═════ AVAILABLE DATA

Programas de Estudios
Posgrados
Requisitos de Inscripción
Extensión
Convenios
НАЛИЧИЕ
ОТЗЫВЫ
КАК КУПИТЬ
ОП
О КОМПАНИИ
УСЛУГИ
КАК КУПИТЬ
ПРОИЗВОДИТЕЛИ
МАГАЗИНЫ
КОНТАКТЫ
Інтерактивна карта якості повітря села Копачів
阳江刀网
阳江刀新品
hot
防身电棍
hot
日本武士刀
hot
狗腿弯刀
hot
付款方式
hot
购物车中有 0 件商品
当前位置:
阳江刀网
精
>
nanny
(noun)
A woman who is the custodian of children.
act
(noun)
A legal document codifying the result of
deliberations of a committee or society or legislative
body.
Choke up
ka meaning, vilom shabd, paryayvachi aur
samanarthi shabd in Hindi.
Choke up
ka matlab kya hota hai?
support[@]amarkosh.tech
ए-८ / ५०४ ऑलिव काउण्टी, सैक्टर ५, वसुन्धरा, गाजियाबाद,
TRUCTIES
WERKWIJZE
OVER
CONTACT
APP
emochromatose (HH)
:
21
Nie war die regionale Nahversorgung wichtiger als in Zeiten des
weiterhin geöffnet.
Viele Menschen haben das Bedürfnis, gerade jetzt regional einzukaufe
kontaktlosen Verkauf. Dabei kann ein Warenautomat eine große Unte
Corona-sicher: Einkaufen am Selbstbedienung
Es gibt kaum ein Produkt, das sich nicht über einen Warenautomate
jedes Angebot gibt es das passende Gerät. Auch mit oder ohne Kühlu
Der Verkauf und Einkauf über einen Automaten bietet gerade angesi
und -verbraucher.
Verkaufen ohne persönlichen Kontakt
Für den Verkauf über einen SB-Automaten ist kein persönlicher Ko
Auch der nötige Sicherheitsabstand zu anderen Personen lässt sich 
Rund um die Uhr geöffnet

══════════
═════ AVAILABLE DATA

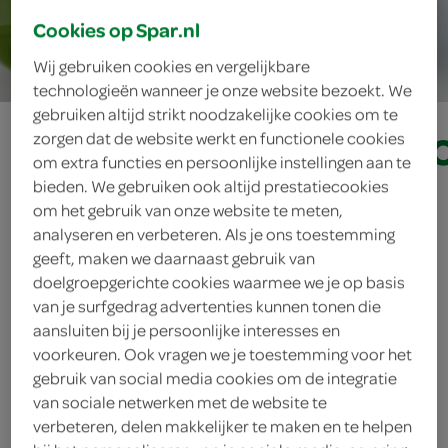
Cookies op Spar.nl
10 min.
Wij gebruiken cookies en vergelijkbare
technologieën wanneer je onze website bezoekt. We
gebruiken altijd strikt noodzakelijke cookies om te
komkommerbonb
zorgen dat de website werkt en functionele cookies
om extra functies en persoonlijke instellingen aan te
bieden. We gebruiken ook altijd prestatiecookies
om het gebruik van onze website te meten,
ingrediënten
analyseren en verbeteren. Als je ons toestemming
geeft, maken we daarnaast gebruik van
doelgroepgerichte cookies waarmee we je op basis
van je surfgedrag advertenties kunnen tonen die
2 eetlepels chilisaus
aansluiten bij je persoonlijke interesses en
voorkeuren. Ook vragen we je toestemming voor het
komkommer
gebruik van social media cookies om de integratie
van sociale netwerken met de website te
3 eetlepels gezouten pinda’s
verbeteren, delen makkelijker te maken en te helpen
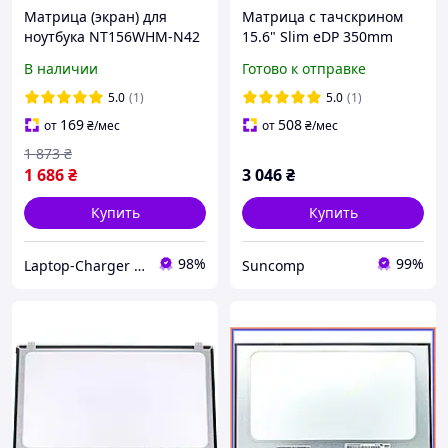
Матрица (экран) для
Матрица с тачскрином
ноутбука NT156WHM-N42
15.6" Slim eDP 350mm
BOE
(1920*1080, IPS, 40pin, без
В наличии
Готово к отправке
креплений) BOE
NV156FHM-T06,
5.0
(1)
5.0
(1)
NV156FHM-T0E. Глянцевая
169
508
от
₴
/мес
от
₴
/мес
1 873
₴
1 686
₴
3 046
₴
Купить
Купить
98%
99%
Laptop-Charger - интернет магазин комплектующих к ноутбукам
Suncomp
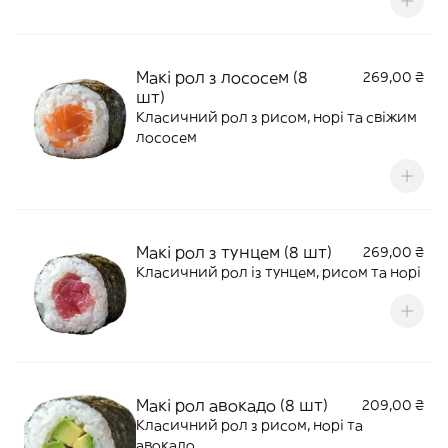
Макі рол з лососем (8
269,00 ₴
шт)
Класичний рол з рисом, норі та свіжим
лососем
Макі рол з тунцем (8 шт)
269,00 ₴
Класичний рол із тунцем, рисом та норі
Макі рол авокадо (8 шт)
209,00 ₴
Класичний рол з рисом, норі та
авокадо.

══════════

■ **DESCRIPTION OF THE TASK**
Across the listing, count every line with "verbeteren" in it and give the number only.

■ **TASK RESULT**
2